Kopatchinskaja ama il rischio, e non poco: le sue interpretazioni sono tutto fuorché convenzionali, con lei non c’è mai la possibilità del dejà-vu; non per ricerca esasp   erata di eccentricità, di originalità a tutti i costi, ma per amore a quello che lei intuisce come la verità di una certa musica. Che possa lasciar spiazzati, come a Lugano – si era ancora al Palazzo dei Congressi – era successo col Concerto di Beethoven, o che possa entusiasmare come – quella volta si era già al LAC – con Ciajkovskij.

Ora la virtuosa moldava torna con l’Orchestra della Svizzera Italiana (che Maxime Pascal, trentaquattrenne e lanciatissimo direttore transalpino guida anche in un dittico di Debussy dall’irresistibile fascino timbrico e coloristico, il Prélude à l’après-midi d’un faune e La mer), per affrontare uno dei concerti più difficili tecnicamente, ma allo stesso tempo più soggioganti per lirismo romantico e passione divorante che sprigionano dalla prima all’ultima nota, quello di Sibelius.

Per lei il limite tecnico non esiste, come a Lugano aveva dimostrato con un travolgente concerto di Schönberg, accompagnata da Petrenko e la Bayerisches Orchester; «comunque, anche se dovessi commettere errori, non li rimpiangerei: bisogna rischiare di sbagliare se si vuole andare al massimo; svolgere il compitino in tutta sicurezza equivale a confezionare la torta insipida di cui parlavo. Per me la ricerca interpretativa è come un salto dal ventesimo piano; atterro male e mi sento tutta rotta quando il pubblico non capisce le mie scelte». Quando invece le comprende scatta l’ovazione, e quel salto prende le fattezze di un doppio carpiato con atterraggio perfetto.

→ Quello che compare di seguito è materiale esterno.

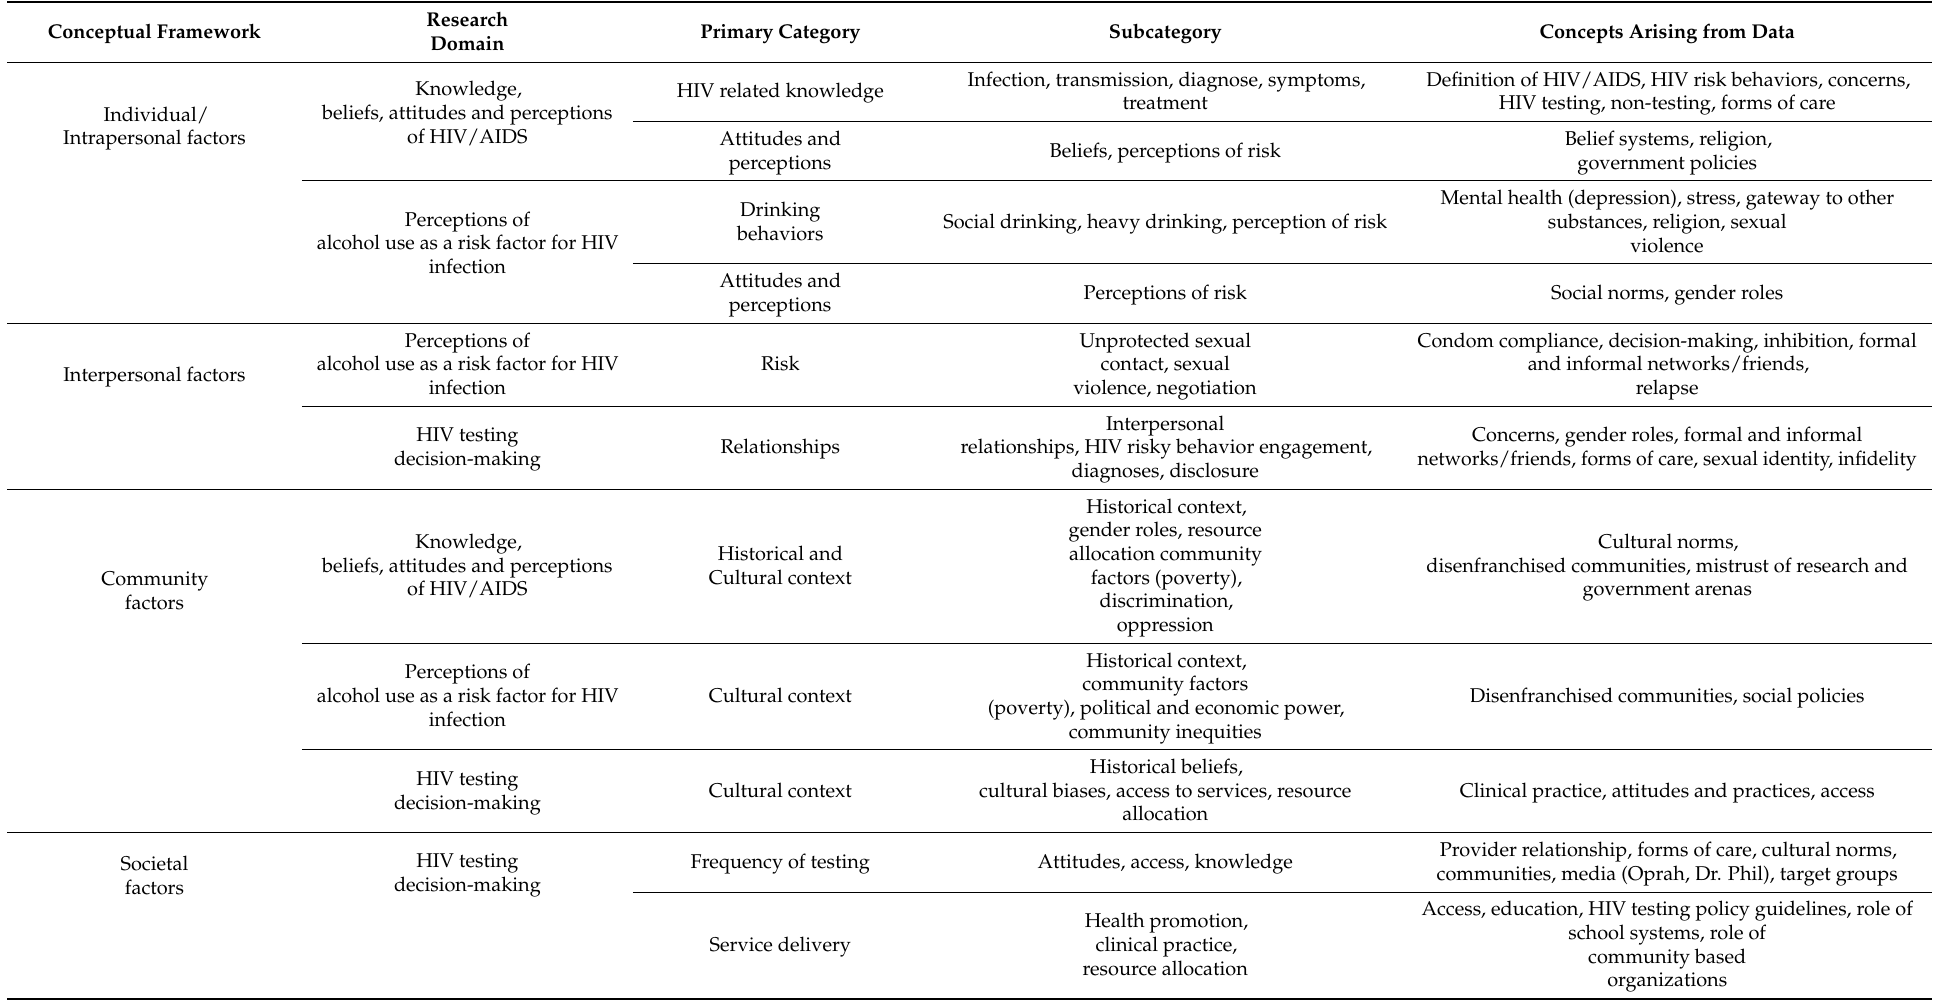
Table 1. Deductive and inductive approach to thematic analysis using the socioecological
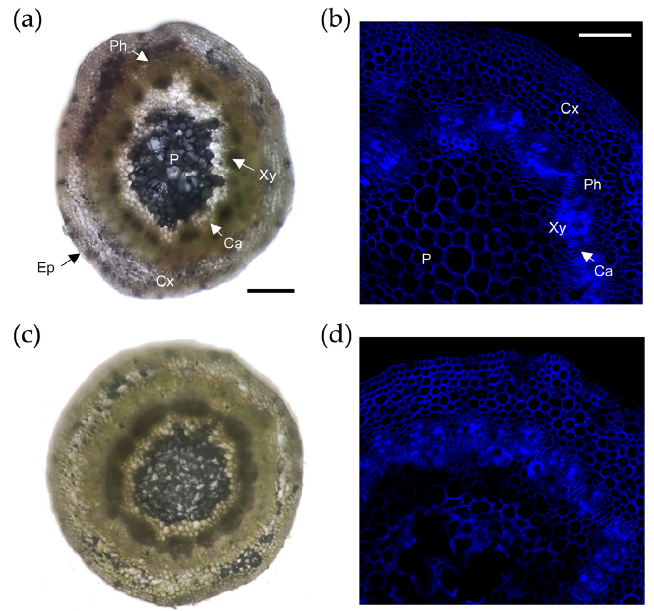
Figure 2. Histological comparison between Garnem and GF 677 microcuttings. No structural differences were observed between Garnem ( a , b ) and GF 677 ( c , d ) tissue microcuttings before AR formation. Scale bar 200 µM ( a , c ) and 100 µM ( b , d ). Cx, cortex; Ph, phloem; Ca, cambium; Xy, xylem; P, pith; and Ep, epidermis.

L’idiosincrasia per l’accademia e le prassi scontate sono parte del suo dna artistico tanto quanto la musica: «Entrambi i miei genitori sono musicisti, ma nonostante abbiano avuto una formazione classica si sono specializzati nel folk e non li ho mai visti leggere le note su uno spartito. Mia mamma ha iniziato a usare il pentagramma in casa per insegnare a me, quando avevo sei anni; lei andava a orecchio, io, almeno all’inizio, per seguirla avevo bisogno di leggere la melodia da suonare. Mi ha sempre affascinato questo andare a orecchio perché penso che la ragione sia nemica dell’istinto e per far musica c’è bisogno sì di ragione, ma anche e tanto di istinto: la musica è il modo che l’uomo ha trovato per esprimere quelle cose che non riusciva a spiegare a parole. Per questo un concerto non può essere un monumento antico da adorare – non sono una farisea – ma una novità che mi infiamma l’anima».